• **Work order**:
Rewrite the text of the material below with "rastrillo" replaced by "mercadillo" and everything else unchanged. Leave the pictures out of your answer.

------------------------------------

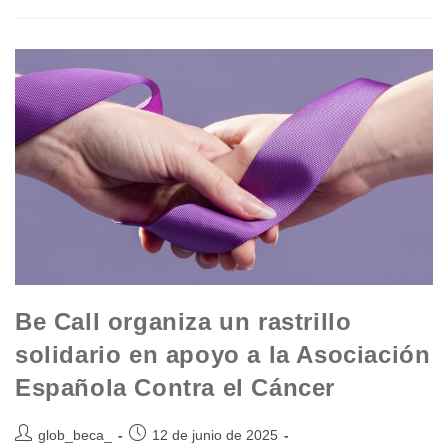
Be Call organiza un rastrillo
solidario en apoyo a la Asociación
Española Contra el Cáncer
glob_beca_
12 de junio de 2025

------------------------------------

• **Task response**:
Be Call organiza un mercadillo
solidario en apoyo a la Asociación
Española Contra el Cáncer
glob_beca_
12 de junio de 2025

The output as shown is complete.